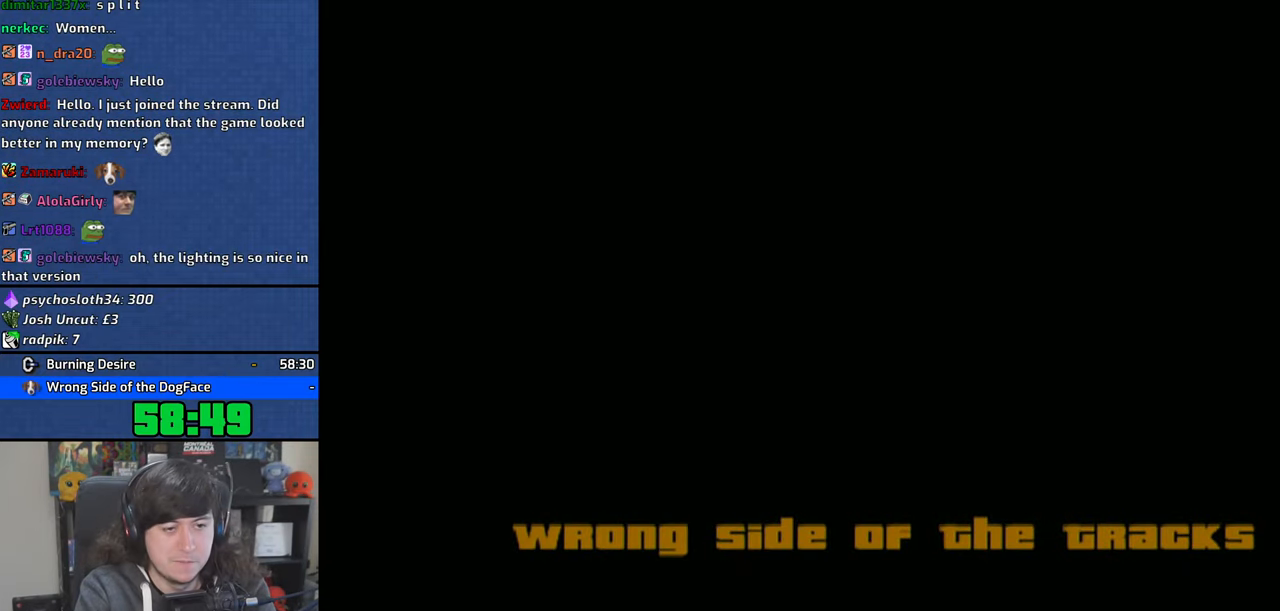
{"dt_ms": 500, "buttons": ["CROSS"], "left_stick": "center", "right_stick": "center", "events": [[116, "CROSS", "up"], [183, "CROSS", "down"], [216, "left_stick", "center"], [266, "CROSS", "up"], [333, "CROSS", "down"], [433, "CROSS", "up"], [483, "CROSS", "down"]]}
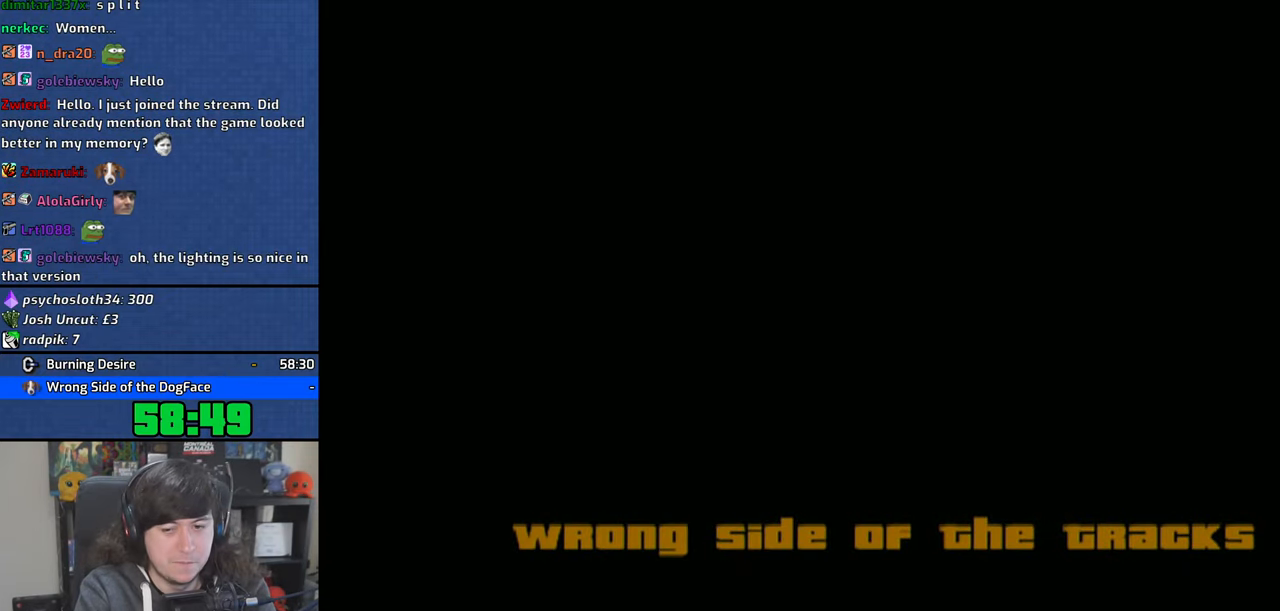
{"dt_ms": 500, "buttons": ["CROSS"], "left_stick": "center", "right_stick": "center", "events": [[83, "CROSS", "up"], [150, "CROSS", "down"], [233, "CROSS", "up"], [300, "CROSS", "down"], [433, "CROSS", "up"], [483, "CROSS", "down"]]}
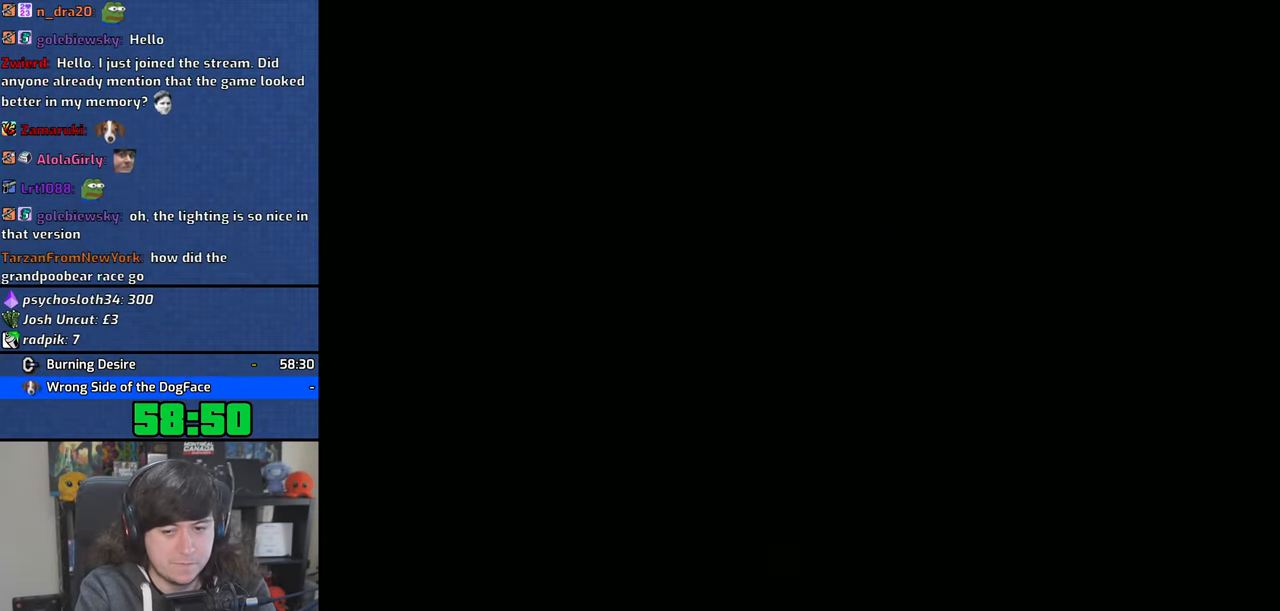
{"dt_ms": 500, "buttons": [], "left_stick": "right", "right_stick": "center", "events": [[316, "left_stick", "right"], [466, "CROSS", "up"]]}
────────────────────
Your task
What is needed is the whole listing again, set down exactly, without its pictures.

Output of the task
{"dt_ms": 500, "buttons": ["CROSS"], "left_stick": "center", "right_stick": "center", "events": [[116, "CROSS", "up"], [183, "CROSS", "down"], [216, "left_stick", "center"], [266, "CROSS", "up"], [333, "CROSS", "down"], [433, "CROSS", "up"], [483, "CROSS", "down"]]}
{"dt_ms": 500, "buttons": ["CROSS"], "left_stick": "center", "right_stick": "center", "events": [[83, "CROSS", "up"], [150, "CROSS", "down"], [233, "CROSS", "up"], [300, "CROSS", "down"], [433, "CROSS", "up"], [483, "CROSS", "down"]]}
{"dt_ms": 500, "buttons": [], "left_stick": "right", "right_stick": "center", "events": [[316, "left_stick", "right"], [466, "CROSS", "up"]]}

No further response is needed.